There are several discussions regarding this, but I was unable to find a definite answer.
On a system running Scale is it necessary to do some aditional steps to ensure ZVOL snapshots are consistent besides using the jobs we can schedule using the TrueNAS web interface?
The VMs disks are ZVOLs on a ZFS tank. Each ZVOLS has daily schedule snapshots and replication to another pool on the same system AND to another server.
All my windows VMs have the VirtIO drivers instaled, and also the guest agent.
I’ve seen information telling me to suspend the VMs before taking snapshots, also information telling me that if the VMs have the guest agent installed I wouldnt need to, but I dont know if that applies only to qemu disk “files” on some filesystem or to direct ZVOLs, which is my case.
To my knowledge TN does not do anything to “quiesce” the virtual disks when taking snapshots of VMs hosted on TN itself. There is a mechanism when serving iSCSI storage to VMware, IIRC.
Taking a snapshot without any special mechanism to enforce consistency is equivalent to pulling the plug of a physical machine. In most cases that won’t do more harm than losing just the open transactions still in the cache - the cache of the OS running on that hypothetical machine, i.e. the guest in case of a VM.
Yes, I know, thats why I’m asking. If I need to ensure consistency and cannot relly on the UI tools for that specific use case I need to know and that proper measures.
So, if I need to ensure consistency of the snapshots of the ZVOLs can I use only the tools provided in the UI?

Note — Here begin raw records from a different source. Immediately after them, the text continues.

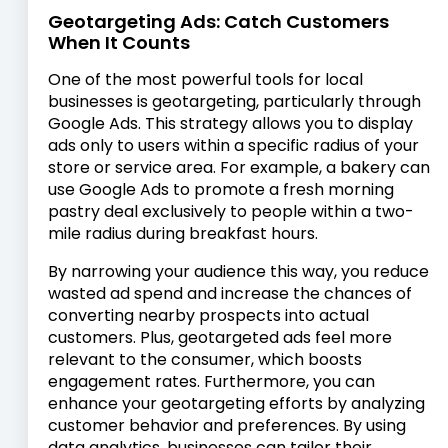
Geotargeting Ads: Catch Customers
When It Counts
One of the most powerful tools for local
businesses is geotargeting, particularly through
Google Ads. This strategy allows you to display
ads only to users within a specific radius of your
store or service area. For example, a bakery can
use Google Ads to promote a fresh morning
pastry deal exclusively to people within a two-
mile radius during breakfast hours.
By narrowing your audience this way, you reduce
wasted ad spend and increase the chances of
converting nearby prospects into actual
customers. Plus, geotargeted ads feel more
relevant to the consumer, which boosts
engagement rates. Furthermore, you can
enhance your geotargeting efforts by analyzing
customer behavior and preferences. By using
data analytics, businesses can tailor their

There’s a vm property thats not exposed in the web interface that you can access from the vm service, called “suspend_on_snapshot”.
It’s always false and I don’t know if changing it to true will make the TrueNAS out of the box scripts take something into account to ensure proper consistent snapshots of VMs ZVOLs.
ZFS doesn’t know that the zvol is the backing store to a VM’s virtual “disk”. To my knowledge there is no mechanism in TN guaranteeing consistancy.
Only option: shut down the VM, take snapshot, boot VM.
I’d love to be corrected, even if it’s only on the road map for a future release.
ESXi can do it as (if I am not mistaken) does Proxmox. But they both do not just use a filesystem snapshot on the block layer without any connection to the state of the VM.
Yeah, it would be nice if the scripts generated by the TrueNAS would send the commands to quiesce the VMs (dont shutdown, but integrate to Windows VSS or qemu guest agent) and handle this gracefully.
Maybe someone has scripts ready for this?
How to properlly quiesce the VMs before the snapshot, without doing a shutdown?
This mode provides the highest consistency of the backup, at the cost of a short downtime in the VM operation. It works by executing an orderly shutdown of the VM, and then runs a background QEMU process to backup the VM data. After the backup is started, the VM goes to full operation mode if it was previously running. Consistency is guaranteed by using the live backup feature.
suspend mode
This mode is provided for compatibility reason, and suspends the VM before calling the snapshot mode. Since suspending the VM results in a longer downtime and does not necessarily improve the data consistency, the use of the snapshot mode is recommended instead.
snapshot mode
This mode provides the lowest operation downtime, at the cost of a small inconsistency risk. It works by performing a Proxmox VE live backup, in which data blocks are copied while the VM is running. If the guest agent is enabled (agent: 1) and running, it calls guest-fsfreeze-freeze and guest-fsfreeze-thaw to improve consistency.
Implementing that guest-fsfreeze-freeze/guest-fsfreeze-thaw mechanic would be welcome.